→ 읽을 발췌문
________________________________________

(코드 탐색) llama.cpp | Jaemin’s Arxiv

(코드 탐색) llama.cpp (code)

Legacy quantization (linear quantization) (PR)

type-0 (Q4_0, Q5_0): scale only (weight = scale * quantized)
type-1 (Q4_1, Q5_1): scale + bias (weight = scale * quantized + block minimum)
superblock 은 block (=weight group) 들의 scale, bias 를 quantize.

Name	bias	bit for weight	n_weights per block	bit for scale (per block)	bit for min (per block)	n_blocks per superblock	bit per weight
Q2_K	O	2	16	4	4	16	2.5625
Q3_K	X	3	16	6	6	16	3.4375
Q4_K	O	4	32	6	6	8	4.5
Q5_K	O	5	32	6	6	8	5.5
Q6_K	X	6	16	8	8	16	6.5625
Q8_K	X	8	256

Q4_k 의 경우 bit per weight 계산 방법
- FP16 s_of_scales (16)

________________________________________

데이터셋에서 가져온 자료
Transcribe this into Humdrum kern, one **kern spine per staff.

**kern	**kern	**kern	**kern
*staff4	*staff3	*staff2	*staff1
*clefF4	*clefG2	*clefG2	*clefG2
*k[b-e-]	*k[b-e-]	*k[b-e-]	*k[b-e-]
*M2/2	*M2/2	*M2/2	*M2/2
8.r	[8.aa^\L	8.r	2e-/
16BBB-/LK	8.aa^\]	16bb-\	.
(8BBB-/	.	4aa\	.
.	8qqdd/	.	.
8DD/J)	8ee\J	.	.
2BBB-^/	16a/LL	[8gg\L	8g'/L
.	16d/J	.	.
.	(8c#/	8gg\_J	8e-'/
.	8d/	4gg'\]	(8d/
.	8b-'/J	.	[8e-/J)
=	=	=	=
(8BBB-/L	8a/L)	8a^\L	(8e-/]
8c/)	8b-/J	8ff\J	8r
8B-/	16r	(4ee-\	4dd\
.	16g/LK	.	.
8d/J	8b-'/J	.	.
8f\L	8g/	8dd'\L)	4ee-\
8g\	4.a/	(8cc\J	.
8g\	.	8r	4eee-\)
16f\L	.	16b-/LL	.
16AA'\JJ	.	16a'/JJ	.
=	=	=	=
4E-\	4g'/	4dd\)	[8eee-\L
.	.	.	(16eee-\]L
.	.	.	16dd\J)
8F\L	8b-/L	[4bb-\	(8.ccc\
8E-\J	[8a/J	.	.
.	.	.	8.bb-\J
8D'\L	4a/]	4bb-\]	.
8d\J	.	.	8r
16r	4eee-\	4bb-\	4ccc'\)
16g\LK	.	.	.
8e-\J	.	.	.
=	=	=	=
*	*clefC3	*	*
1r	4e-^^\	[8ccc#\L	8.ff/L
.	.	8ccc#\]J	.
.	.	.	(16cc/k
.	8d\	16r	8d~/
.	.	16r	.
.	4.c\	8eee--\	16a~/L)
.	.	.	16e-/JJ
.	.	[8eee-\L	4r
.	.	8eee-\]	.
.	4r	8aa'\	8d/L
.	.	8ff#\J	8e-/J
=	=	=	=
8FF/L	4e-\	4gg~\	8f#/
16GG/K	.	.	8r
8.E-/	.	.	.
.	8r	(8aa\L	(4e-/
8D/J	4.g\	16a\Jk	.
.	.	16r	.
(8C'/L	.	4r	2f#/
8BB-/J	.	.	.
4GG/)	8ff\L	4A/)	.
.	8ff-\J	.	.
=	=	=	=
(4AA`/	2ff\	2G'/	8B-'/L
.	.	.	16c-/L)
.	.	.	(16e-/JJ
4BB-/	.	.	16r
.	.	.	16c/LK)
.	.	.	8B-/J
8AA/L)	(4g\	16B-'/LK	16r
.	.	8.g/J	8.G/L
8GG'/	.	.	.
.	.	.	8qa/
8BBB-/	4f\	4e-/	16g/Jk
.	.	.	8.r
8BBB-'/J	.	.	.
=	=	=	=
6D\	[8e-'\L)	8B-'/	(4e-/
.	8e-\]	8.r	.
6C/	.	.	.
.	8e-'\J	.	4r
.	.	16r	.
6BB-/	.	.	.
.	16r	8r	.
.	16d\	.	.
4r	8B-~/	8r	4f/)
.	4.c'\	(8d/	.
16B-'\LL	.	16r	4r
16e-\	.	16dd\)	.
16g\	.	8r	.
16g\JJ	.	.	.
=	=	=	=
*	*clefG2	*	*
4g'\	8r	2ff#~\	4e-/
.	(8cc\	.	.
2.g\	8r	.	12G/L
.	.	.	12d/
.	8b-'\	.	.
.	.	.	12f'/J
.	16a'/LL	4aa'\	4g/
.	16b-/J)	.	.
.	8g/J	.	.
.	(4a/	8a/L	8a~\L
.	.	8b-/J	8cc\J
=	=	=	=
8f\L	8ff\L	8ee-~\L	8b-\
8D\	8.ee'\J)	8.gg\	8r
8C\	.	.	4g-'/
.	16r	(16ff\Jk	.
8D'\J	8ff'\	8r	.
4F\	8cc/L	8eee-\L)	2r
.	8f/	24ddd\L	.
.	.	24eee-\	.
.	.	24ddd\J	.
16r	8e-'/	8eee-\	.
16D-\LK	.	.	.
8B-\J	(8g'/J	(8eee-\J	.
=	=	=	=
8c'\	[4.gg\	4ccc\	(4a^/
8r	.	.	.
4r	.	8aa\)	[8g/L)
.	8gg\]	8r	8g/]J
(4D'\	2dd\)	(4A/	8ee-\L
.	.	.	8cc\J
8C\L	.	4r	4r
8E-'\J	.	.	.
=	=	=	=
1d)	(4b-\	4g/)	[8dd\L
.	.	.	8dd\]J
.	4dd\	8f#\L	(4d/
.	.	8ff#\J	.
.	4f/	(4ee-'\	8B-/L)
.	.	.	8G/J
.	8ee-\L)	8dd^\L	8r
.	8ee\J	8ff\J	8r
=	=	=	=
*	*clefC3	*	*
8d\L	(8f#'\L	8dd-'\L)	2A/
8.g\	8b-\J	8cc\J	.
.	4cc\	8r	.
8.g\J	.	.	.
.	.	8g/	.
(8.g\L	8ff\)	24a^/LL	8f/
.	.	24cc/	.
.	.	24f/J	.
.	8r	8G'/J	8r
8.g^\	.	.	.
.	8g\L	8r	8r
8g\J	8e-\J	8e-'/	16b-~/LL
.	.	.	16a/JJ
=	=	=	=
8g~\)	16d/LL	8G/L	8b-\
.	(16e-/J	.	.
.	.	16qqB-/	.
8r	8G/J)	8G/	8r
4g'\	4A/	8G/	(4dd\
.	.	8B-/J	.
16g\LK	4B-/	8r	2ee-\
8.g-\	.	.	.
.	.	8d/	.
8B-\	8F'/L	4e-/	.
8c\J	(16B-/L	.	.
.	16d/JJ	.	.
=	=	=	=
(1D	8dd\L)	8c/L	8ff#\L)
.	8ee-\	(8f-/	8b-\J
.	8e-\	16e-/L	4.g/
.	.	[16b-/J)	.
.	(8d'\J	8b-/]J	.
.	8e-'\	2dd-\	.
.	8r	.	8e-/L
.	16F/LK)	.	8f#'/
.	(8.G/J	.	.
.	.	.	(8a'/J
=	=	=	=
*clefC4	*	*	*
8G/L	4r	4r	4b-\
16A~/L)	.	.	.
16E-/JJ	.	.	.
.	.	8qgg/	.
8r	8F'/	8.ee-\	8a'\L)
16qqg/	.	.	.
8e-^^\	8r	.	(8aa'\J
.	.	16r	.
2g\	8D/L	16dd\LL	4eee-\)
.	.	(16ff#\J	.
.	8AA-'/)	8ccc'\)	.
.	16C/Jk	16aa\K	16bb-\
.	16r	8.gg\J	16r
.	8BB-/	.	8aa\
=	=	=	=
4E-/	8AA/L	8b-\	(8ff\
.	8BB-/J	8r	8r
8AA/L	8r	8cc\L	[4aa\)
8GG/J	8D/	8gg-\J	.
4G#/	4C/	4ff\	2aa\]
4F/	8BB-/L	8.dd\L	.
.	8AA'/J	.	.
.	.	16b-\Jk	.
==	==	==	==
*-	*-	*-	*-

________________________________________

→ 문제 1
llama.cpp 코드 탐색 글의 표에서 bias 열이 O로 표시된 양자화 형식은 무엇인가요?
→ 문제 2
llama.cpp 코드 탐색 글에서 "type-0 (Q4_0, Q5_0)"로 시작하는 단락을 주요 내용을 유지하면서 간결한 목록으로 바꿔 쓰세요.

→ 예상 답안 1
Q2_K, Q4_K, Q5_K

→ 예상 답안 2
- type-0(Q4_0, Q5_0): scale만 사용 (weight = scale × quantized)
- type-1(Q4_1, Q5_1): scale과 bias 사용 (weight = scale × quantized + block minimum)
- superblock: block(weight group)들의 scale과 bias를 quantize